Industry core view:
In March, the results of new energy vehicles were released, and the sales volume of Byd Company Limited(002594) new energy vehicles reached 104900, a year-on-year increase of 333%; Weilai delivered nearly 10000 vehicles in March, with a year-on-year increase of 38%; Xiaopeng delivered 15400 vehicles in March, a year-on-year increase of 202%; The ideal delivery volume in March reached 11000 vehicles, with a year-on-year increase of 125%; Nezha delivered 12000 vehicles in March, a year-on-year increase of 270%; Zero run delivered 10000 vehicles in March; GAC ea’an delivered 20300 vehicles in March, with a year-on-year increase of 189%; The new energy vehicle industry as a whole has maintained a high-speed growth trend.
In March, new energy orders were full, and the penetration rate of class a electric vehicles may be increased: Byd Company Limited(002594) , GAC ea’an and “weixiaoli” and other new power car enterprises had full orders, the sales growth trend continued, the iteration of technology driven the high demand, and new models were more and more favored by consumers. In addition, Tesla and many new power car companies in China accelerated the intelligent process. In Q1, Tesla delivered 310000 vehicles worldwide, an increase of 68% year-on-year, refreshing the quarterly delivery record again. In terms of models, driven by popular models in 21 years, the penetration rate of A00 electric vehicles has been fully improved, and the growth rate will gradually slow down. With the improvement of consumers’ acceptance of electric vehicles and the improvement of new energy vehicle infrastructure, car enterprises turn to the class a electric vehicle market to occupy a broader market for consumers and greater profit space. In February 2022, class a models accounted for 28.5% / 64.7% respectively in the pure electric and plug-in hybrid sales market, an increase of 15.1pct/17.4pct respectively over the same period last year.
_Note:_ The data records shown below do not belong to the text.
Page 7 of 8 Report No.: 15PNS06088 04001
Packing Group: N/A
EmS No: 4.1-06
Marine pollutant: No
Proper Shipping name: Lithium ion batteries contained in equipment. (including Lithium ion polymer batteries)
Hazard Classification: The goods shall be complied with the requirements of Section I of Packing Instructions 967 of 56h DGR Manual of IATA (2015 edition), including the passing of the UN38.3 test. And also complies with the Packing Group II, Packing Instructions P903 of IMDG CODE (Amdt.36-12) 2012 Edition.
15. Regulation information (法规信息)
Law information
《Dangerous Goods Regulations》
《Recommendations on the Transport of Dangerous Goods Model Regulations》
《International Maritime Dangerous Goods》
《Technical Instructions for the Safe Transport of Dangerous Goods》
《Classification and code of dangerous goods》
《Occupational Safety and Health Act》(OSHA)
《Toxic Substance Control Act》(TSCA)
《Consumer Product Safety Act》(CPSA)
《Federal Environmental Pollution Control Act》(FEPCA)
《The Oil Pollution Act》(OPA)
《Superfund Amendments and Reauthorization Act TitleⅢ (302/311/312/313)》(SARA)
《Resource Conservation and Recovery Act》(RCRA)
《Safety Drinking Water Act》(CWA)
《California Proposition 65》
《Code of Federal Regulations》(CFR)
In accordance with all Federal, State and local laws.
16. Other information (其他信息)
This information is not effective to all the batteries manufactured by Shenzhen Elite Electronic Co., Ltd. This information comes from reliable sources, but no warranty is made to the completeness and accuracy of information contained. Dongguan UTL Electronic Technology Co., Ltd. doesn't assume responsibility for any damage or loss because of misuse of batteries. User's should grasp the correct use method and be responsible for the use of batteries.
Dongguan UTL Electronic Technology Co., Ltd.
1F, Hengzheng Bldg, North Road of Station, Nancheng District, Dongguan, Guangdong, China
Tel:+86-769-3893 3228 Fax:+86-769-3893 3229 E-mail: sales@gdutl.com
With the diversification of class a new energy products, the penetration rate is expected to increase continuously this year.
Domestic lithium batteries are flourishing and the whole industry chain maintains a high boom: according to sneresearch data, the installed capacity of global power batteries from January to February was 53.5gwh, with a year-on-year increase of 107%, of which Contemporary Amperex Technology Co.Limited(300750) installed capacity was 18.4gwh, with a year-on-year increase of 159%, the market share was 34.4%, with a year-on-year increase of 6.9%, ranking first in the world Byd Company Limited(002594) installed capacity was 6.4gwh, with a year-on-year increase of 257%, market share of 11.9% and a year-on-year increase of 5%, ranking the third in the world; The installed capacity of China Innovation Airlines is 2.4gwh, with a market share of 4.4%, ranking sixth in the world Gotion High-Tech Co.Ltd(002074) installed capacity is 1.6gwh, accounting for 3.1% of the market, ranking eighth in the world. A total of four Chinese enterprises rank among the top ten in the world, and domestic lithium batteries bloom. The downstream demand remained strong, driving the growth of shipments of midstream power batteries and upstream raw materials. According to the data of Baichuan Yingfu, the output of lithium iron phosphate in China in March 2022 was 60200 tons, a year-on-year increase of 114%, and the output of ternary materials was 42900 tons, a year-on-year increase of 55%; The output of cathode materials was 46100 tons, a year-on-year increase of 0.24%; The output of copper foil was 43900 tons, a year-on-year increase of 6%; The output of electrolyte was 52600 tons, with a year-on-year increase of 62%; Diaphragm output was 868 million square meters, a year-on-year increase of 48%. It is expected that the penetration rate of new energy vehicles will continue to increase in the future, and the lithium battery industry chain shows high investment value. At present, the investment theme of lithium battery industry focuses on high nickel ternary, lithium iron phosphate and wet diaphragm.
Risk factors: the macro environment is less than expected; The penetration rate of new energy is lower than expected; Upstream raw material cost fluctuation risk.